[Tekst do przeczytania]:
W dniach 24, 25 i 26 czerwca w Kwidzyńskim Centrum Kultury odbyły się eliminacje do 27. edycji Pol’and’Rock Festival. Na scenie zaprezentowało się w sumie 27 zespołów, które przeszły pierwszy etap ubiegłorocznych kwalifikacji. Występy na żywo to drugi półfinałowy etap i możliwość zaprezentowania się przed jury oraz publicznością. Na stanowisku FOH przez wszystkie dni imprezy pracowała jedna z gwiazd tego wydarzenia, cyfrowa konsoleta Midas Heritage-D HD96-24.

[Treść polecenia]:
Napisz dalszy ciąg tekstu o eliminacjach do Pol’and’Rock Festival w Kwidzyńskim Centrum Kultury, zaczynając zaraz po jego ostatnim zdaniu.

[Zapisane dane]:
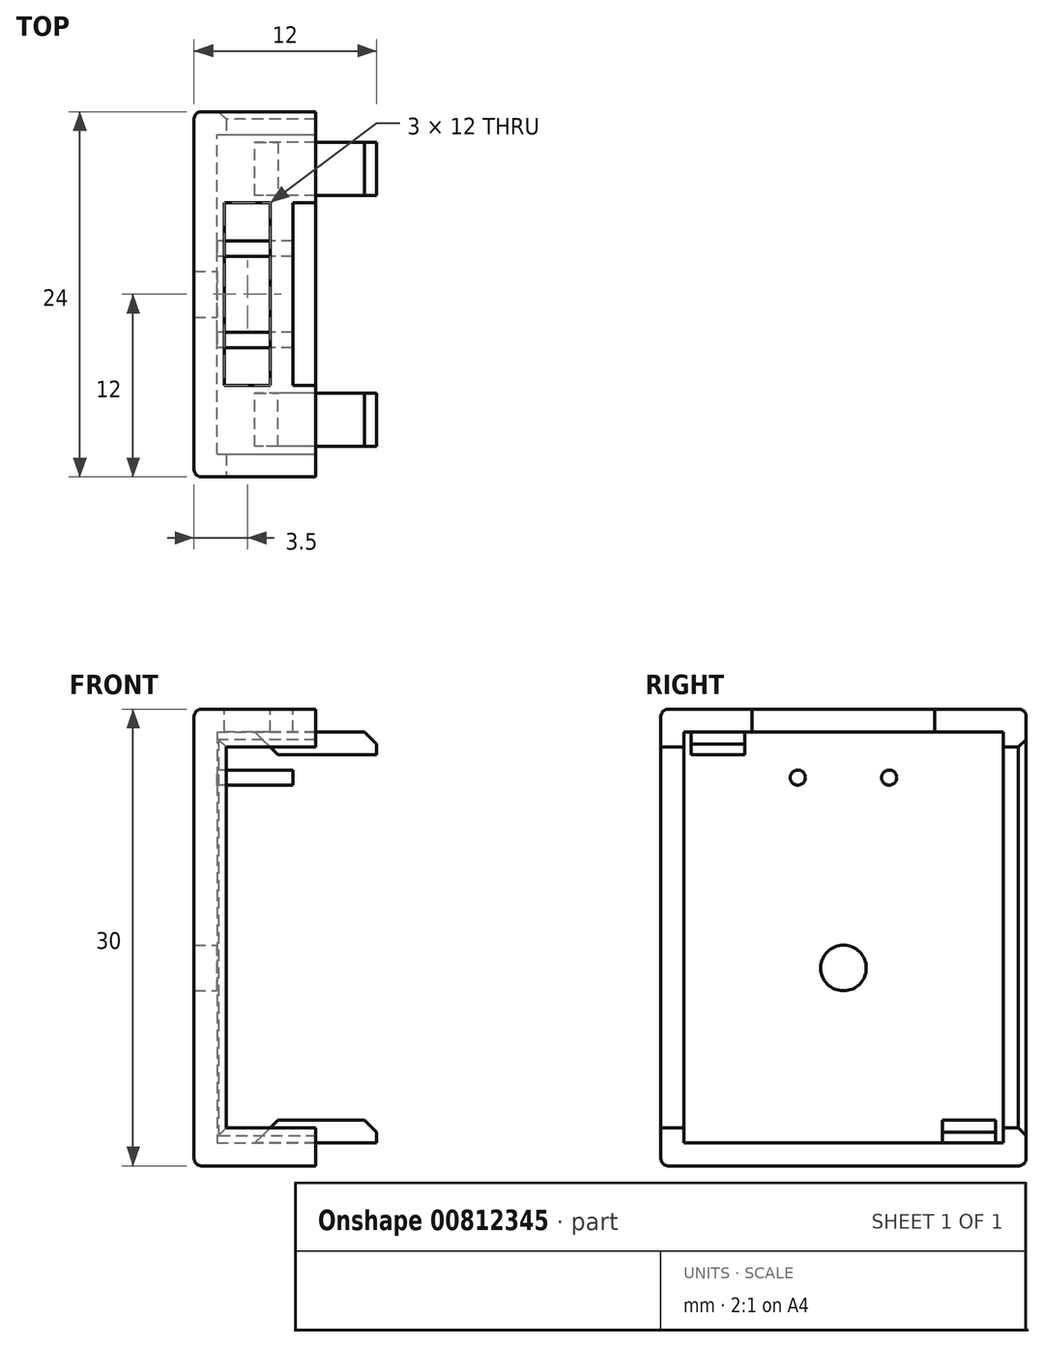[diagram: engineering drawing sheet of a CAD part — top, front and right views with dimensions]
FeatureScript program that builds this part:
annotation { "Feature Type Name" : "Feature", "Feature Type Description" : "" }
export const myFeature = defineFeature(function(context is Context, id is Id, definition is map)
    precondition{}
    {
        {
            var Q0;
            Q0=qCreatedBy(makeId("Right.planeOp"),FACE);
            var sketch = newSketch(context, id + "F0", { "sketchPlane" : qUnion([Q0])});
            skPoint(sketch, "E0", {"position": v(40.6, 0) * mm});
            skPoint(sketch, "E1", {"position": v(0, -40.6) * mm});
            skSolve(sketch);
        }
        {
            var Q0;
            Q0=qCreatedBy(makeId("Right.planeOp"),FACE);
            var sketch = newSketch(context, id + "F1", { "sketchPlane" : qUnion([Q0])});
            skLineSegment(sketch, "E2.bottom", {"start": v(-22, 0) * mm, "end": v(2, 0) * mm});
            skLineSegment(sketch, "E2.top", {"start": v(-22, -30) * mm, "end": v(2, -30) * mm});
            skLineSegment(sketch, "E2.left", {"start": v(-22, 0) * mm, "end": v(-22, -30) * mm});
            skLineSegment(sketch, "E2.right", {"start": v(2, 0) * mm, "end": v(2, -30) * mm});
            skSolve(sketch);
        }
        {
            var Q0;
            Q0 = qSketchRegion(id + "F1", true);
            extrude(context, id + "F2", {"entities" : qUnion([Q0]), "oppositeDirection" : true, "depth" : 8 * mm, "offsetDistance" : 25 * mm});
        }
        {
            var Q0;
            Q0=makeQuery(id+"F2.opExtrude","CAP_FACE",FACE,{"disambiguationData":[OSD([sQuery(id+"F1.wireOp",EDGE,"E2.bottom"),sQuery(id+"F1.wireOp",EDGE,"E2.top"),sQuery(id+"F1.wireOp",EDGE,"E2.left"),sQuery(id+"F1.wireOp",EDGE,"E2.right")])],"isStart":true});
            shell(context, id + "F3", {"entities" : qUnion([Q0]), "thickness" : 1.5 * mm});
        }
        {
            var Q0;
            Q0=qCreatedBy(makeId("Top.planeOp"),FACE);
            var sketch = newSketch(context, id + "F4", { "sketchPlane" : qUnion([Q0])});
            skLineSegment(sketch, "E3.bottom", {"start": v(-1.5, -16) * mm, "end": v(1.5, -16) * mm});
            skLineSegment(sketch, "E3.top", {"start": v(-1.5, -4) * mm, "end": v(1.5, -4) * mm});
            skLineSegment(sketch, "E3.left", {"start": v(-1.5, -16) * mm, "end": v(-1.5, -4) * mm});
            skLineSegment(sketch, "E3.right", {"start": v(1.5, -16) * mm, "end": v(1.5, -4) * mm});
            skPoint(sketch, "E4", {"position": v(0, -4) * mm});
            skLineSegment(sketch, "E5.1.0.0", {"start": v(-6, -16) * mm, "end": v(-6, -4) * mm});
            skLineSegment(sketch, "E5.1.0.1", {"start": v(-6, -4) * mm, "end": v(-3, -4) * mm});
            skLineSegment(sketch, "E5.1.0.2", {"start": v(-3, -16) * mm, "end": v(-3, -4) * mm});
            skLineSegment(sketch, "E5.1.0.3", {"start": v(-6, -16) * mm, "end": v(-3, -16) * mm});
            skLineSegment(sketch, "E5.direction1", {"start": v(-1.5, -16) * mm, "end": v(-6, -16) * mm, "construction": true});
            skSolve(sketch);
        }
        {
            var Q0;
            Q0 = qSketchRegion(id + "F4", true);
            extrude(context, id + "F5", {"entities" : qUnion([Q0]), "operationType" : NewBodyOperationType.REMOVE, "oppositeDirection" : true, "depth" : 5 * mm, "offsetDistance" : 25 * mm});
        }
        {
            var Q0;
            Q0=makeQuery(id+"F2.opExtrude","SWEPT_FACE",FACE,{"disambiguationData":[OSD([sQuery(id+"F1.wireOp",EDGE,"E2.left")])]});
            var sketch = newSketch(context, id + "F6", { "sketchPlane" : qUnion([Q0])});
            skLineSegment(sketch, "E6.bottom", {"start": v(-5.9, -2.5) * mm, "end": v(2.1, -2.5) * mm});
            skLineSegment(sketch, "E6.top", {"start": v(-5.9, -27.5) * mm, "end": v(2.1, -27.5) * mm});
            skLineSegment(sketch, "E6.left", {"start": v(-5.9, -2.5) * mm, "end": v(-5.9, -27.5) * mm});
            skLineSegment(sketch, "E6.right", {"start": v(2.1, -2.5) * mm, "end": v(2.1, -27.5) * mm});
            skSolve(sketch);
        }
        {
            var Q0;
            Q0 = qSketchRegion(id + "F6", true);
            extrude(context, id + "F7", {"entities" : qUnion([Q0]), "operationType" : NewBodyOperationType.REMOVE, "oppositeDirection" : true, "depth" : 30 * mm, "offsetDistance" : 25 * mm});
        }
        {
            var Q0;
            Q0=qCreatedBy(makeId("Right.planeOp"),FACE);
            var sketch = newSketch(context, id + "F8", { "sketchPlane" : qUnion([Q0])});
            skLineSegment(sketch, "E7.bottom", {"start": v(-20, -1.5) * mm, "end": v(-16.5, -1.5) * mm});
            skLineSegment(sketch, "E7.top", {"start": v(-20, -3) * mm, "end": v(-16.5, -3) * mm});
            skLineSegment(sketch, "E7.left", {"start": v(-20, -1.5) * mm, "end": v(-20, -3) * mm});
            skLineSegment(sketch, "E7.right", {"start": v(-16.5, -1.5) * mm, "end": v(-16.5, -3) * mm});
            skLineSegment(sketch, "E8.bottom", {"start": v(-3.5, -28.5) * mm, "end": v(0, -28.5) * mm});
            skLineSegment(sketch, "E8.top", {"start": v(-3.5, -27) * mm, "end": v(0, -27) * mm});
            skLineSegment(sketch, "E8.left", {"start": v(-3.5, -28.5) * mm, "end": v(-3.5, -27) * mm});
            skLineSegment(sketch, "E8.right", {"start": v(0, -28.5) * mm, "end": v(0, -27) * mm});
            skSolve(sketch);
        }
        {
            var Q0;
            Q0 = qSketchRegion(id + "F8", true);
            extrude(context, id + "F9", {"entities" : qUnion([Q0]), "operationType" : NewBodyOperationType.ADD, "depth" : 8 * mm, "offsetDistance" : 25 * mm, "symmetric" : true});
        }
        {
            var Q0;
            Q0=makeQuery(id+"F9.opExtrude","CAP_EDGE",EDGE,{"disambiguationData":[OSD([sQuery(id+"F8.wireOp",EDGE,"E7.bottom")])],"isStart":false});
            var Q1;
            Q1=makeQuery(id+"F9.opExtrude","CAP_EDGE",EDGE,{"disambiguationData":[OSD([sQuery(id+"F8.wireOp",EDGE,"E8.top")])],"isStart":false});
            chamfer(context, id + "F10", {"entities" : qUnion([Q0, Q1]), "width" : .8 * mm, "tangentPropagation" : true});
        }
        {
            var Q0;
            Q0=qCreatedBy(makeId("Right.planeOp"),FACE);
            var sketch = newSketch(context, id + "F11", { "sketchPlane" : qUnion([Q0])});
            skCircle(sketch, "E9", {"center": v(-10, -17) * mm, "radius": 1.5 * mm});
            skSolve(sketch);
        }
        {
            var Q0;
            Q0 = qSketchRegion(id + "F11", true);
            extrude(context, id + "F12", {"entities" : qUnion([Q0]), "operationType" : NewBodyOperationType.REMOVE, "oppositeDirection" : true, "depth" : 25 * mm, "offsetDistance" : 25 * mm});
        }
        {
            var Q0;
            Q0=makeQuery(id+"F2.opExtrude","SWEPT_EDGE",EDGE,{"disambiguationData":[OSD([sQuery(id+"F1.wireOp",EDGE,"E2.bottom"),sQuery(id+"F1.wireOp",EDGE,"E2.right")])]});
            var Q1;
            Q1=makeQuery(id+"F2.opExtrude","CAP_EDGE",EDGE,{"disambiguationData":[OSD([sQuery(id+"F1.wireOp",EDGE,"E2.right")])],"isStart":false});
            var Q2;
            Q2=makeQuery(id+"F2.opExtrude","SWEPT_EDGE",EDGE,{"disambiguationData":[OSD([sQuery(id+"F1.wireOp",EDGE,"E2.bottom"),sQuery(id+"F1.wireOp",EDGE,"E2.left")])]});
            var Q3;
            Q3=makeQuery(id+"F2.opExtrude","SWEPT_EDGE",EDGE,{"disambiguationData":[OSD([sQuery(id+"F1.wireOp",EDGE,"E2.top"),sQuery(id+"F1.wireOp",EDGE,"E2.left")])]});
            var Q4;
            Q4=makeQuery(id+"F2.opExtrude","SWEPT_EDGE",EDGE,{"disambiguationData":[OSD([sQuery(id+"F1.wireOp",EDGE,"E2.top"),sQuery(id+"F1.wireOp",EDGE,"E2.right")])]});
            var Q5;
            Q5=makeQuery(id+"F2.opExtrude","CAP_EDGE",EDGE,{"disambiguationData":[OSD([sQuery(id+"F1.wireOp",EDGE,"E2.bottom")])],"isStart":false});
            var Q6;
            Q6=makeQuery(id+"F2.opExtrude","CAP_EDGE",EDGE,{"disambiguationData":[OSD([sQuery(id+"F1.wireOp",EDGE,"E2.left")])],"isStart":false});
            var Q7;
            Q7=makeQuery(id+"F2.opExtrude","CAP_EDGE",EDGE,{"disambiguationData":[OSD([sQuery(id+"F1.wireOp",EDGE,"E2.top")])],"isStart":false});
            fillet(context, id + "F13", {"entities" : qUnion([Q0, Q1, Q2, Q3, Q4, Q5, Q6, Q7]), "tangentPropagation" : true, "radius" : .5 * mm, "defaultsChanged" : false, "vertexSettings" : [], "allowEdgeOverflow" : false});
        }
        {
            var Q0;
            Q0=makeQuery(id+"F7.boolean.opBoolean","INTERSECT",EDGE,{"derivedFrom":[makeQuery(id+"F2.opExtrude","SWEPT_FACE",FACE,{"disambiguationData":[OSD([sQuery(id+"F1.wireOp",EDGE,"E2.right")])]}),makeQuery(id+"F7.opExtrude","SWEPT_FACE",FACE,{"disambiguationData":[OSD([sQuery(id+"F6.wireOp",EDGE,"E6.left")])]})]});
            var Q1;
            Q1=makeQuery(id+"F7.boolean.opBoolean","INTERSECT",EDGE,{"derivedFrom":[makeQuery(id+"F2.opExtrude","SWEPT_FACE",FACE,{"disambiguationData":[OSD([sQuery(id+"F1.wireOp",EDGE,"E2.right")])]}),makeQuery(id+"F7.opExtrude","SWEPT_FACE",FACE,{"disambiguationData":[OSD([sQuery(id+"F6.wireOp",EDGE,"E6.bottom")])]})]});
            var Q2;
            Q2=makeQuery(id+"F7.boolean.opBoolean","INTERSECT",EDGE,{"derivedFrom":[makeQuery(id+"F2.opExtrude","SWEPT_FACE",FACE,{"disambiguationData":[OSD([sQuery(id+"F1.wireOp",EDGE,"E2.right")])]}),makeQuery(id+"F7.opExtrude","SWEPT_FACE",FACE,{"disambiguationData":[OSD([sQuery(id+"F6.wireOp",EDGE,"E6.top")])]})]});
            var Q3;
            Q3=makeQuery(id+"F7.boolean.opBoolean","COPY",EDGE,{"derivedFrom":makeQuery(id+"F7.opExtrude","CAP_EDGE",EDGE,{"disambiguationData":[OSD([sQuery(id+"F6.wireOp",EDGE,"E6.bottom")])],"isStart":true})});
            var Q4;
            Q4=makeQuery(id+"F7.boolean.opBoolean","COPY",EDGE,{"derivedFrom":makeQuery(id+"F7.opExtrude","CAP_EDGE",EDGE,{"disambiguationData":[OSD([sQuery(id+"F6.wireOp",EDGE,"E6.left")])],"isStart":true})});
            var Q5;
            Q5=makeQuery(id+"F7.boolean.opBoolean","COPY",EDGE,{"derivedFrom":makeQuery(id+"F7.opExtrude","CAP_EDGE",EDGE,{"disambiguationData":[OSD([sQuery(id+"F6.wireOp",EDGE,"E6.top")])],"isStart":true})});
            chamfer(context, id + "F14", {"entities" : qUnion([Q0, Q1, Q2, Q3, Q4, Q5]), "width" : .5 * mm, "tangentPropagation" : true});
        }
        {
            var Q0;
            Q0=makeQuery(id+"F3.opShell","OFFSET_FACE",FACE,{"disambiguationData":[OSD([sQuery(id+"F1.wireOp",EDGE,"E2.bottom"),sQuery(id+"F1.wireOp",EDGE,"E2.top"),sQuery(id+"F1.wireOp",EDGE,"E2.left"),sQuery(id+"F1.wireOp",EDGE,"E2.right")])]});
            var sketch = newSketch(context, id + "F15", { "sketchPlane" : qUnion([Q0])});
            skCircle(sketch, "E10", {"center": v(-13, -4.5) * mm, "radius": 0.5 * mm});
            skCircle(sketch, "E11", {"center": v(-7, -4.5) * mm, "radius": 0.5 * mm});
            skSolve(sketch);
        }
        {
            var Q0;
            Q0 = qSketchRegion(id + "F15", true);
            extrude(context, id + "F16", {"entities" : qUnion([Q0]), "operationType" : NewBodyOperationType.ADD, "depth" : 5 * mm, "offsetDistance" : 25 * mm});
        }
        {
            var Q0;
            Q0=makeQuery(id+"F9.opExtrude","CAP_EDGE",EDGE,{"disambiguationData":[OSD([sQuery(id+"F8.wireOp",EDGE,"E7.top")])],"isStart":true});
            var Q1;
            Q1=makeQuery(id+"F9.opExtrude","CAP_EDGE",EDGE,{"disambiguationData":[OSD([sQuery(id+"F8.wireOp",EDGE,"E8.top")])],"isStart":true});
            chamfer(context, id + "F17", {"entities" : qUnion([Q0, Q1]), "width" : 1.5 * mm, "tangentPropagation" : true});
        }
    });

[Wynik zadania]:
Heritage-D HD96-24 to efekt wieloletniej pracy i doświadczenia konstruktorów Midasa. Zaprojektowana zupełnie od nowa konsoleta dopasowana do współczesnych wymagań ale czerpiąca całymi garściami z bogatego dziedzictwa marki. Sterowanie za pomocą dużego ekranu dotykowego, doskonałe emulacje efektów oraz chmura internetowa Midas mCloud ułatwiająca zarządzanie to tylko wierzchołek góry lodowej. Przy swoich kompaktowych rozmiarach Heritage-D oferuje ponadto 144 wejścia i bezkompromisowe przetwarzanie sygnału w jakości 64-bit/96 kHz.

Piotr Mrowiec z firmy Pro One Music jest pierwszym w Polsce właścicielem najnowszej konsolety Midas Heritage-D HD96-24.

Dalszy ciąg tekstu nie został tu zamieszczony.